When I was a newer professional, a Director in Student Affairs said to me, "People who can't work in ambiguity don't last long working with me." I was quite overwhelmed by the boldness of the statement. I mean, really, my entire life had been a search for solid answers and detailed responses. She shared her statement with a snarky smile and a sense of joy. Joy? She was describing my worst nightmare!
My life plan had included ambiguity in many areas... Friendships, job, graduate school plans, dating. But, I had fought the good fight and beat back the unknown to a manageable place. I worked and battled to be sure of things. I was certain that my career was what I wanted. My new husband met the criteria on my mental checklist. I had friends that I chose - and that were fulfilling relationships. Even faith was an area that I was sure of... And, trust me, the irony of that statement is not lost on me now.

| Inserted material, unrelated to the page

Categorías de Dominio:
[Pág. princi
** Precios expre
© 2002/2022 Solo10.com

To have a seasoned professional embrace living without definitive answers around every corner puzzled me. As I worked at USD longer, student conduct responsibilities were added to my job. A seeming match made in heaven - rules are black and white. Did people/groups break the rules? Yes or No - no ambiguity there. Little did I know that the answer is almost always "maybe". As I sought clarity, direction, definition I realized that in the midst of the "maybe" was often understanding, grace, and people's lives. I learned to lean into the discomfort of not knowing all of the answers. More importantly, I realized that the beauty of my life was in that discomfort. A colleague of mine called it, "the space between fear and faith, everything is fine and nothing is fine, maybe so and maybe not; the space between I am sure and surprise!"

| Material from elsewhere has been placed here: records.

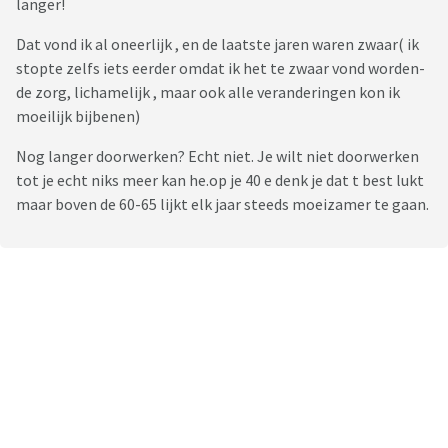
langer!
Dat vond ik al oneerlijk , en de laatste jaren waren zwaar( ik
stopte zelfs iets eerder omdat ik het te zwaar vond worden-
de zorg, lichamelijk , maar ook alle veranderingen kon ik
moeilijk bijbenen)
Nog langer doorwerken? Echt niet. Je wilt niet doorwerken
tot je echt niks meer kan he.op je 40 e denk je dat t best lukt
maar boven de 60-65 lijkt elk jaar steeds moeizamer te gaan.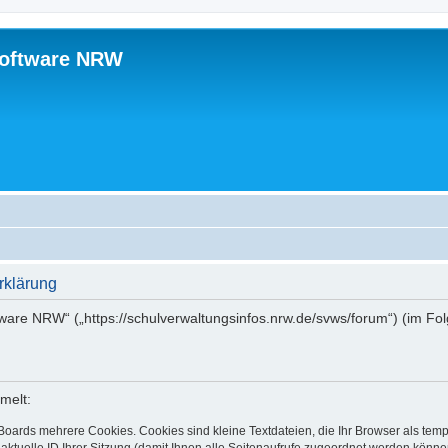
software NRW
rklärung
tware NRW“ („https://schulverwaltungsinfos.nrw.de/svws/forum“) (im Fo
melt:
Boards mehrere Cookies. Cookies sind kleine Textdateien, die Ihr Browser als tem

Where is your heart when you consider ambiguity? Mine still starts pounding when I don't have all of the answers, but I know that it is a part of the ride. One of my pastors often talks about the excitement of the messiness of life. She parents, shepherds, teaches, mentors, loves - all without needing firm answers at each turn. She models for me the beauty of embracing the unknown.
If you've made it this far in, you may be asking - so what on earth does this have to do with the fraternity and sorority experience? Over the next two months we will be having conversation about the See Action, Take Action program. Some of the questions rolling through my head are: Is it working? What happens if we stop talking about personal responsibility? Are our members safe in the context of the events we plan? Are our members cared for by others to the point where their friends will step into the ambiguity with them and challenge them to be better?
Ambiguity. It's beautiful. It sucks. It is where I have to rest and know that the work we do matters.